強いチームには強い――。北九州を例えればそういう言葉も浮かんでくる。指揮官が代わればサッカーのスタイルは当然に変わってくるが、伝統として受け継がれているものがあるとすれば、その一つには強豪への強さを挙げることができる。
思い起こせば少なくともJFL時代にまで遡れる。J2昇格が懸かった2009年のJFL終盤戦、苦しい試合ながらPKやCKなどで決定機を得てV・ファーレン長崎、SAGAWA SHIGA FCなどの強豪勢から勝点を奪取。リーグ戦1勝に終わった2010年のJ2でも大分から勝点1を手にし、2011年シーズンでは今やJ1のチームとなったF東京、徳島、鳥栖を下した。火花を散らすような強いハートで強豪に挑み、金星を掴み取る。それが北九州の根底にあるものだ。昨季は残念ながら胸を張れるほどの結果は手にできていないが、スピリットは今なお選手にも応援に枯らす声にも生き続けている。明日の対戦は問答無用の強豪、磐田だ。北九州のエースストライカー・池元友樹はきりっとして立ち、「いい選手、実績のある選手がいるのでどこまで通用するか試したい。その中で積極的にゴールに向かう姿勢を出しながら結果を出したい」と勇ましく話す。強豪に正面から挑む。スピリットが再燃の時を迎えた。
さて、その北九州が個の実力差、個の持つ経験値で勝る磐田から勝点を手にするために、どのような手が考えられるだろうか。参考となるのは前節で磐田と当たった群馬の戦い方だ。群馬は前半、縦方向のボールをシンプルに、スピーディーに前線に送りいくつかのチャンスを作り出した。磐田のディフェンスはそのスピードに後手になり、修正が効いたのは後半になってからだった。
群馬が見せたスピードを持つ攻撃は北九州も目指そうとしているが、まだ完成途上にある。最終ラインとボランチのパス交換から抜け出せなかったり、ハーフウェイラインを越えるあたりでイージーミスでボールを失ったりと、持てるべきスピードがポテンシャルのままになっている。ただひとたびボールが繋がれば脅威を与えることはできている。カギはサイドバックの上下動で、前節の長崎戦の前半では星原健太が高い位置へと顔を出すシーンが何度かあり、一つは得点に直結した。リスクを負いつつもサイドバックが上がる瞬間を作ることで、ボールを回すエリアも高くでき、前線に当てるボールを拾える確率も上がってくる。
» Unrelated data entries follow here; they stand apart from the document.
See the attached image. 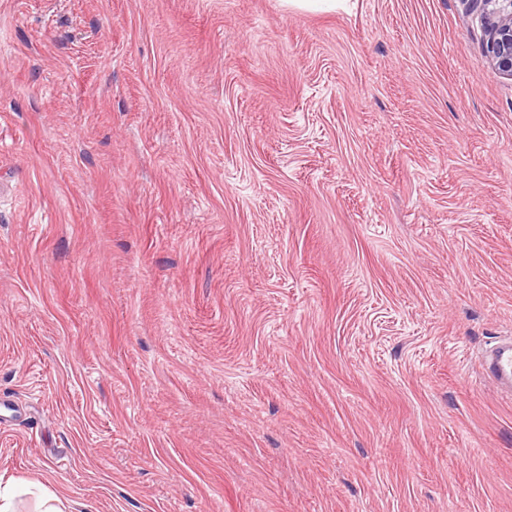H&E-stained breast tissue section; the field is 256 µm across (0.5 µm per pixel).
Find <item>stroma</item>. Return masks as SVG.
Segmentation results:
<instances>
[{"label":"stroma","instance_id":"1","mask_svg":"<svg viewBox=\"0 0 512 512\" xmlns=\"http://www.w3.org/2000/svg\"><path fill=\"white\" fill-rule=\"evenodd\" d=\"M469 0H0V495L512 512V79ZM483 367L501 389L508 396H512V336L501 341L484 357Z\"/></svg>","mask_w":512,"mask_h":512}]
</instances>
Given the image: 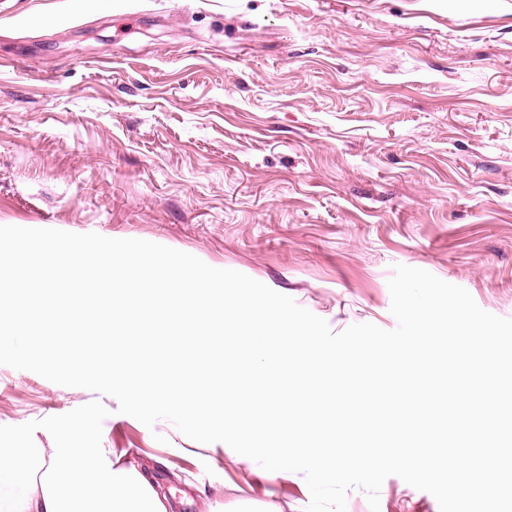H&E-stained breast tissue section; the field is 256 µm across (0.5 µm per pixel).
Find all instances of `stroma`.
<instances>
[{
    "instance_id": "obj_1",
    "label": "stroma",
    "mask_w": 512,
    "mask_h": 512,
    "mask_svg": "<svg viewBox=\"0 0 512 512\" xmlns=\"http://www.w3.org/2000/svg\"><path fill=\"white\" fill-rule=\"evenodd\" d=\"M0 226L174 248L336 332L396 328L398 264L512 319V0H0ZM117 408L0 365V448L77 426L174 512H305L302 474Z\"/></svg>"
}]
</instances>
今週も北九州はいくつかの組み合わせで紅白戦を試行。やはりまだミスは潰しきれていない印象を抱いたがサイドバックを絡めたスピーディーな攻撃が繰り出され、紅白戦ながらゴールも生まれていたことは吉報だ。「粘り強く守備をしないといけないし、ボールを失わないように運ぶことが大事」(小手川宏基)、「(長崎戦の)前半は蹴ったボールを拾えていたしセカンドも取れていたが、後半は単発に終わった。意図したボールを繋げるようにしないと」(冨士祐樹)とミス潰しへの共通意識はある。あとは試合でどこまでセーフティーかつアグレッシブに運ぶことができるか。練習からの成果を発揮したい。
対する磐田は湘南に次ぐ2位。上位に位置しているもののここまで楽な展開で勝点を伸ばしてきたわけではない。繋ぐチームあり、カウンターあり、前から来るチームありと色とりどりのJ2にまだ十分な対応ができていないということかもしれない。もっともシャムスカ監督は個の力で圧倒するのではなく、細かなスカウティングとシミュレーションでゲームに臨んでいるようであり、力任せではないフットボールは見ごたえがある。リスペクトが勝りすぎてしまえば立ち上がりで群馬戦のように押し込まれてしまうが、そこは百戦錬磨のシャムスカイズムというべきか、最終的にはゲーム内での修正が効いている。
今節も相手がスカウティング以上のパフォーマンスで臨めば――上述のとおり北九州が強豪に真価を発揮してくれば――入りは難しくなるだろう。それは北九州にとっては突きどころ、磐田にとっては耐えどころの時間とはなる。立ち上がりの数十分をどうマネジメントするかはゲーム序盤の注目点であり、その後の修正をどう図ってくるかも含めて磐田の戦い方は90分を通じて目が離せない。
初対戦となる北九州と磐田。駒野友一、ポポ、前田遼一らを擁する磐田が圧倒する試合になるか。それとも北九州がスピリットを再び燃え上がらせ、勝点3をその手に収めるか。タイムアップのホイッスルまで勝者が分からないのも、実力と結果が必ずしも釣り合わないJ2フットボールの魅力。金星を信じ、勝利の瞬間を信じて、本城に足を運んでほしいと願う。